ACCA: 13-Territory Inspection Dept. (ACCA 13区監察課, Akka: Jusan-ku Kansatsu-ka) is a Japanese manga series written and illustrated by Natsume Ono. It was serialized in Square Enix's Monthly Big Gangan magazine from June 2013 to October 2016 and has been compiled in six tankōbon volumes as of December 2016. An anime television series adaptation by Madhouse aired between January 10, 2017, and March 28, 2017.

==Story==

The Kingdom of Dowa is subdivided into 13 states, each of which has its own autonomy. These 13 states have many agencies that are controlled by the giant civilian organization known as ACCA. Jean Otus is the second-in-command of the ACCA inspection agency, and handles audits of the various regions. The auditors keep track of all the activities of ACCA across the kingdom and keep data on each state's ACCA office flowing toward the central office. One of Jean's jobs is taking business trips from the capital to the other districts to check on the situation and personnel there.

==Media==
===Manga===
Ono began serializing her manga series in the July 2013 issue of the Monthly Big Gangan magazine published by Square Enix on June 25, 2013, ending its serialization on October 25, 2016, in the eleventh 2016 issue of the magazine. As of December 24, 2016, the series has been published in six tankōbon volumes, with the first volume releasing on November 25, 2013, and the sixth and final volume releasing on December 24, 2016. Yen Press announced during their Sakura-Con 2017 panel that they have licensed the manga.
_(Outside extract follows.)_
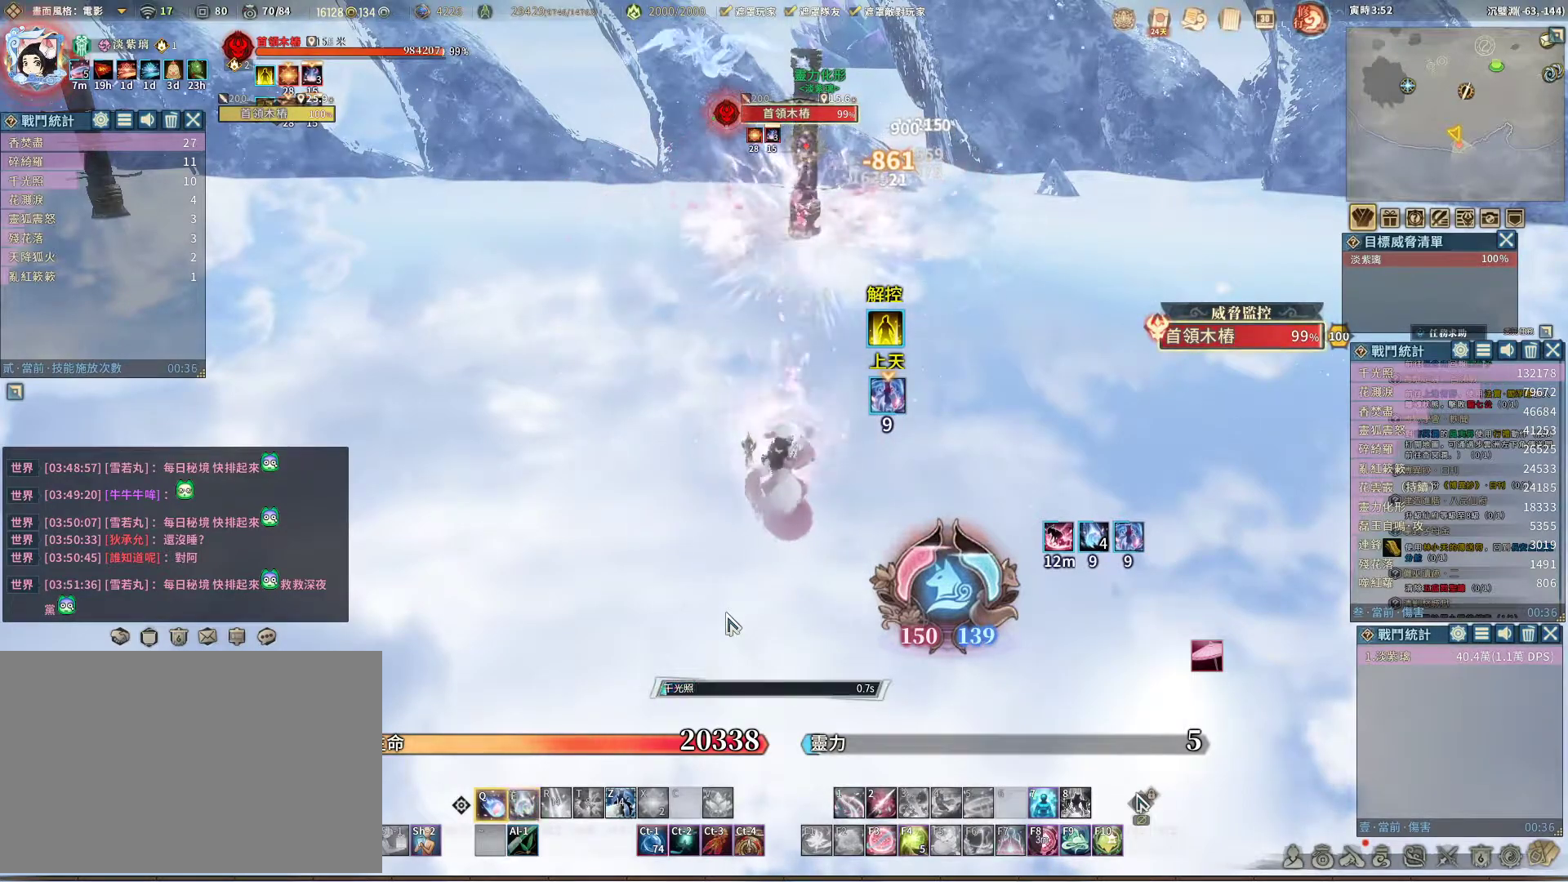
{"keys": ["q"], "mouse": [], "events": [[67, "e", "up"]]}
On December 24, 2016, Ono launched a spin-off manga titled ACCA 13-Ku Kansatsu-Ka P.S. that was serialized in the Monthly Big Gangan manga magazine from December 24, 2016, to October 25, 2017. Yen Press has also licensed the spin-off.

| No. | Original release date | Original ISBN | English release date | English ISBN |
|---|---|---|---|---|
| 1 | November 25, 2013 | 978-4-75-754149-8 | November 28, 2017 | 978-0-31-641276-6 |
| 2 | July 25, 2014 | 978-4-75-754370-6 | March 20, 2018 | 978-0-31-641596-5 |
| 3 | January 24, 2015 | 978-4-75-754544-1 | May 22, 2018 | 978-0-31-644667-9 |
| 4 | September 25, 2015 | 978-4-75-754745-2 | August 21, 2018 | 978-0-31-644678-5 |
| 5 | May 25, 2016 | 978-4-75-754994-4 | November 13, 2018 | 978-0316446822 |
| 6 | December 24, 2016 | 978-4-75-755201-2 | February 26, 2019 | 978-1975382773 |

===Anime===
An anime television series adaptation of the manga was announced in May 2016. The anime was produced by Madhouse and directed by Shingo Natsume, with Tomohiro Suzuki handling series composition, Norifumi Kugai designing the characters, and Ryō Takahashi composing the series' soundtrack. The series premiered on January 10, 2017, at 23:00 JST on Tokyo MX and later premiered on Sun TV, KBS Kyoto, TV Setouchi, and BS11. It was released across three home video release volumes containing four episodes each, totaling twelve episodes. Crunchyroll has licensed the series in North America.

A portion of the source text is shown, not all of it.